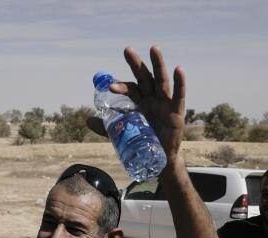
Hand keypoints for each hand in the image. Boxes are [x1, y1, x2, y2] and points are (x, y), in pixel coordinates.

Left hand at [87, 45, 185, 161]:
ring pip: (161, 80)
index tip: (109, 88)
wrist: (159, 159)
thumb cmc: (143, 142)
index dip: (121, 87)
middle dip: (136, 64)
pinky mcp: (177, 111)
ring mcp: (165, 103)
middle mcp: (153, 98)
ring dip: (158, 64)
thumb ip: (107, 127)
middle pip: (145, 77)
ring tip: (153, 48)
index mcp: (140, 101)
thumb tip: (87, 120)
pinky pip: (179, 95)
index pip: (130, 89)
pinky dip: (180, 82)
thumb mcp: (123, 134)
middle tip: (127, 50)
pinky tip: (178, 69)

Exercise brief:
Beginning at the line where "Left hand at" appears, extract each line through the end of the data above; keep them exact and include nothing else.

Exercise answer:
Left hand at [87, 45, 185, 161]:
ring pip: (161, 80)
index tip: (109, 88)
wrist: (159, 159)
thumb cmc: (143, 142)
index dip: (121, 87)
middle dip: (136, 64)
pinky mcp: (177, 111)
ring mcp: (165, 103)
middle mcp: (153, 98)
ring dip: (158, 64)
thumb ip: (107, 127)
middle pip: (145, 77)
ring tip: (153, 48)
index mcp: (140, 101)
thumb tip: (87, 120)
pinky pip: (179, 95)
index pip: (130, 89)
pinky dip: (180, 82)
thumb mcp: (123, 134)
middle tip: (127, 50)
pinky tip: (178, 69)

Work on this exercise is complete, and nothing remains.